Both steps, done separately or together unfortunately did not solve the issue.不幸的是,单独或一起完成的两个步骤都没有解决问题。 Keras is still running with the CPU version of tensorflow as its backend. Keras 仍然以 tensorflow 的 CPU 版本作为其后端运行。 However, I might have found the possible issue.但是,我可能已经找到了可能的问题。 I checked the version of my tensorflow via the following commands and found two of them.我通过以下命令检查了我的 tensorflow 的版本,并找到了其中的两个。

This is the CPU version这是CPU版本

root@08b5fff06800:~# pip show tensorflow
Name: tensorflow
Version: 1.3.0
Summary: TensorFlow helps the tensors flow
Home-page: http://tensorflow.org/
Author: Google Inc.
Author-email: opensource@google.com
License: Apache 2.0
Location: /usr/local/lib/python2.7/dist-packages
Requires: tensorflow-tensorboard, six, protobuf, mock, numpy, backports.weakref, wheel

And this is the GPU version这是 GPU 版本

root@08b5fff06800:~# pip show tensorflow-gpu
Name: tensorflow-gpu
Version: 0.12.1
Summary: TensorFlow helps the tensors flow
Home-page: http://tensorflow.org/
Author: Google Inc.
Author-email: opensource@google.com
License: Apache 2.0
Location: /usr/local/lib/python2.7/dist-packages
Requires: mock, numpy, protobuf, wheel, six

Interestingly, the output shows that keras is using tensorflow version 1.3.0 which is the CPU version and not 0.12.1, the GPU version有趣的是,输出显示 keras 使用的是 tensorflow 版本 1.3.0,它是 CPU 版本,而不是 0.12.1,即 GPU 版本

import keras
from keras.datasets import mnist
from keras.models import Sequential
from keras.layers import Dense, Dropout, Flatten
from keras.layers import Conv2D, MaxPooling2D
from keras import backend as K

import tensorflow as tf
print('Tensorflow: ', tf.__version__)

Output输出

root@08b5fff06800:~/sharedfolder# python test.py
Using TensorFlow backend.
Tensorflow:  1.3.0

I guess now I need to figure out how to have keras use the gpu version of tensorflow.我想现在我需要弄清楚如何让 keras 使用 tensorflow 的 GPU 版本。
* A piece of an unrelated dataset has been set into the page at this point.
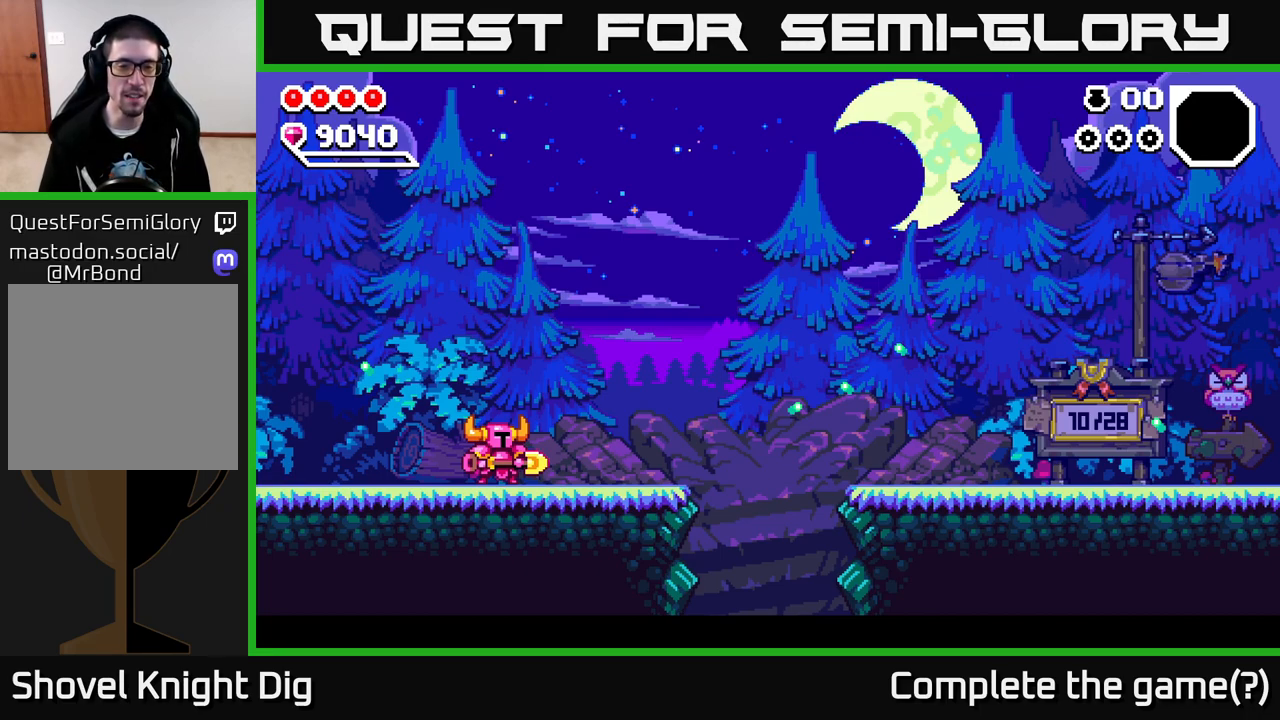
{"buttons": [], "left_stick": "center", "right_stick": "center", "events": []}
It is never a good idea to have both tensorflow and tensorflow-gpu packages installed side by side (the one single time it happened to me accidentally, Keras was using the CPU version).同时安装tensorflowtensorflow-gpu从来都不是一个好主意(有一次我不小心发生了这种情况,Keras 使用的是 CPU 版本)。

I guess now I need to figure out how to have keras use the gpu version of tensorflow.我想现在我需要弄清楚如何让 keras 使用 tensorflow 的 GPU 版本。

You should simply remove both packages from your system, and then re-install tensorflow-gpu [UPDATED after comment]:您应该简单地从系统中删除这两个软件包,然后重新安装tensorflow-gpu [评论后更新]:

pip uninstall tensorflow tensorflow-gpu
pip install tensorflow-gpu

Moreover, it is puzzling why you seem to use the floydhub/dl-docker:cpu container, while according to the instructions you should be using the floydhub/dl-docker:gpu one...此外,令人费解的是为什么您似乎使用floydhub/dl-docker:cpu容器,而根据说明您应该使用floydhub/dl-docker:gpu一个...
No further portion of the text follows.